Techniques/technologies used:
This project was powered by a live data API provided by Taiwan’s Central Election Commission. Commonwealth Magazine built a live elections pipeline to connect the data to our readers, allowing readers to see results on their devices as soon as they were updated. Open source tools including D3 were used to create the maps and charts on top of our internal Svelte.js interactive graphics library which Commonwealth Magazine has developed for visual storytelling.
What was the hardest part of this project?
The hardest part of this project was planning the information and analysis would be most informative to readers as the vote was being tallied while being completely unsure of how citizens of Kaohsiung would vote and turn out. This challenge prompted us to work closely with our politics reporters in order to understand the small nuances and potential implications of each vote result. Ultimately, voters who turned out voted overwhelmingly in support of recalling Mayor Han, consequently rendering our district map completely yellow and thus not a very useful display of information.

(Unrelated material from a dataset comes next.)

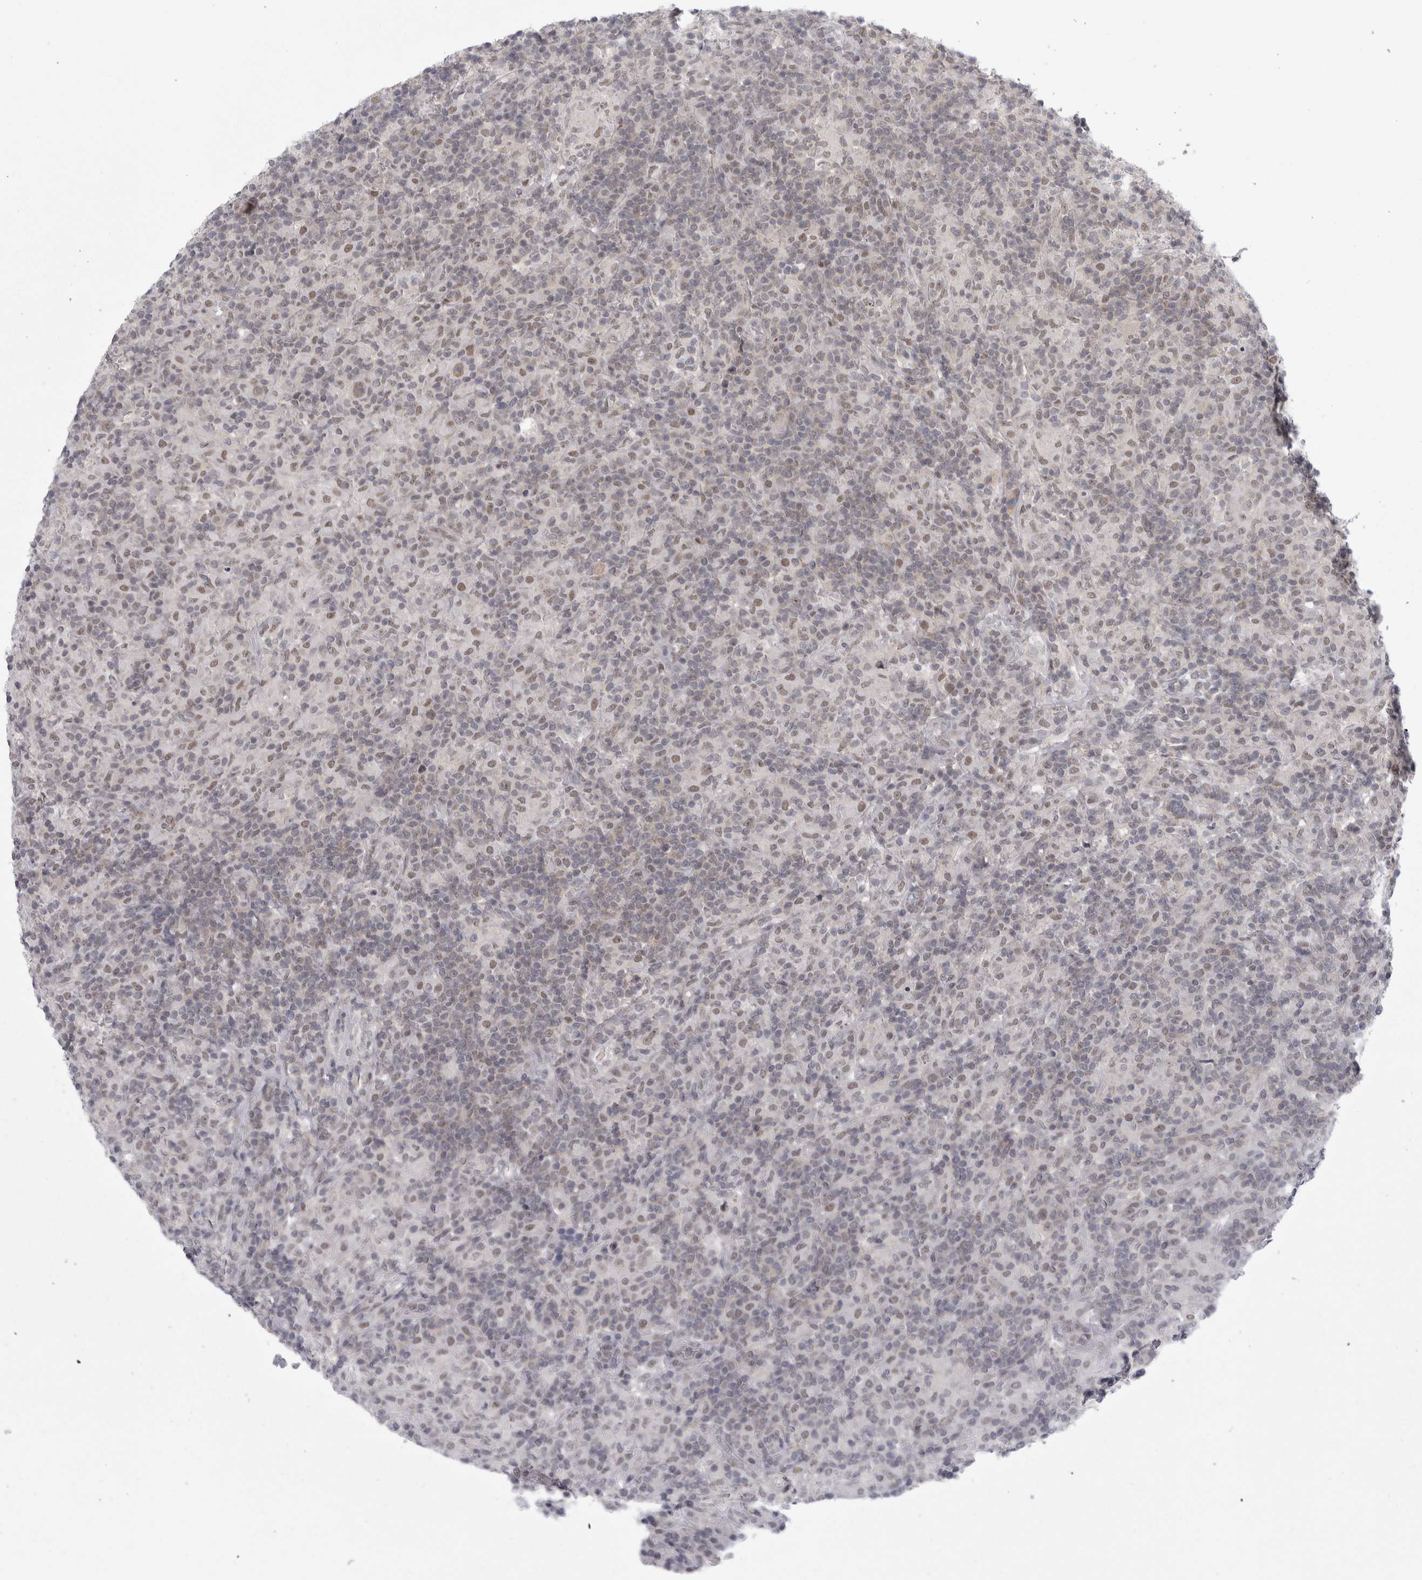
{"staining": {"intensity": "weak", "quantity": ">75%", "location": "nuclear"}, "tissue": "lymphoma", "cell_type": "Tumor cells", "image_type": "cancer", "snomed": [{"axis": "morphology", "description": "Hodgkin's disease, NOS"}, {"axis": "topography", "description": "Lymph node"}], "caption": "IHC photomicrograph of human lymphoma stained for a protein (brown), which shows low levels of weak nuclear expression in approximately >75% of tumor cells.", "gene": "PSMB2", "patient": {"sex": "male", "age": 70}}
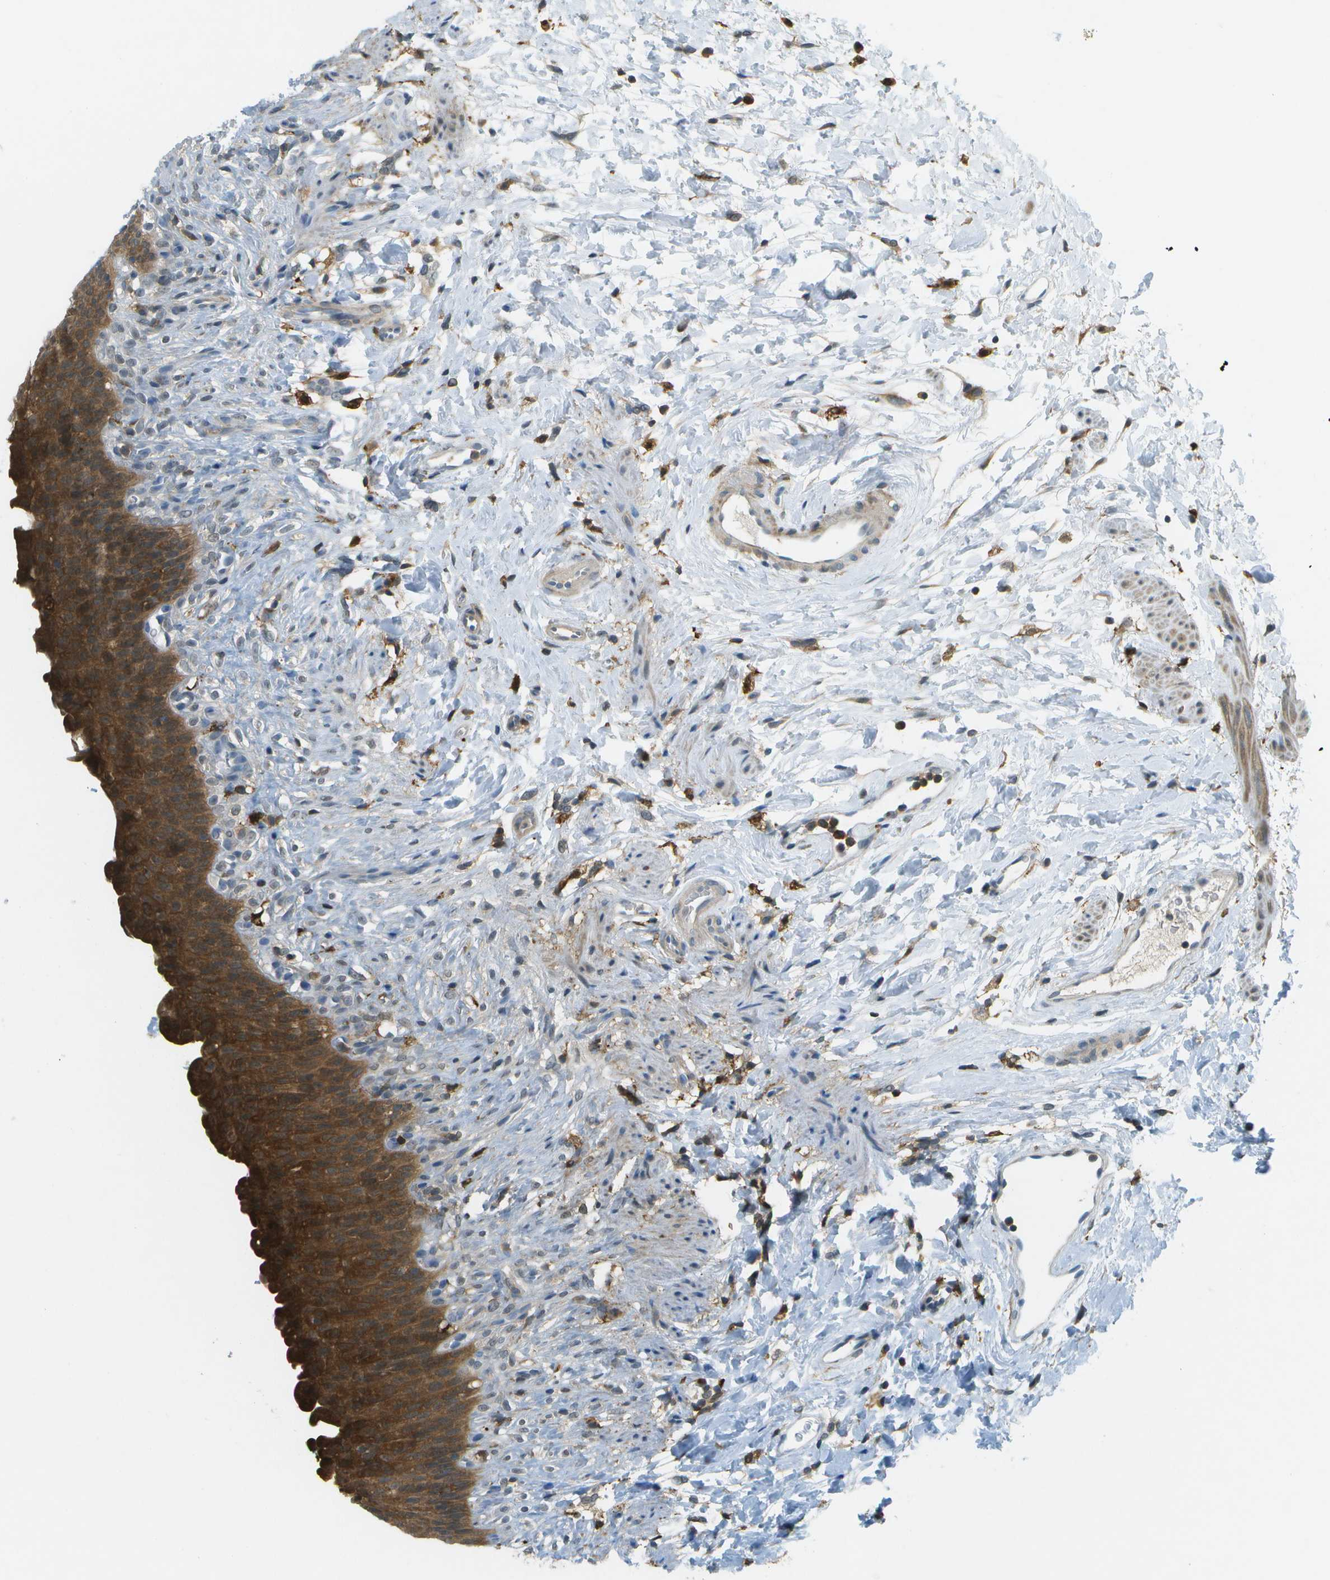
{"staining": {"intensity": "strong", "quantity": ">75%", "location": "cytoplasmic/membranous"}, "tissue": "urinary bladder", "cell_type": "Urothelial cells", "image_type": "normal", "snomed": [{"axis": "morphology", "description": "Normal tissue, NOS"}, {"axis": "topography", "description": "Urinary bladder"}], "caption": "Protein expression analysis of benign human urinary bladder reveals strong cytoplasmic/membranous staining in about >75% of urothelial cells. (brown staining indicates protein expression, while blue staining denotes nuclei).", "gene": "CDH23", "patient": {"sex": "female", "age": 79}}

What can others learn from this project?
One of the big lessons from this project is that live vote tracking requires not only technical and visualization skills, but also a strong collaboration with the political reporters within the newsroom. If the team responsible for creating the live vote results doesn’t collaborate closely with political reporters, it’s easy to create a page that displays the results but may not be as useful to the reader. Because elections usually represent some underlying political issues, it’s important that election reporting, including live results pages, consider these political issues and how they may affect turnout, geographical differences, etc.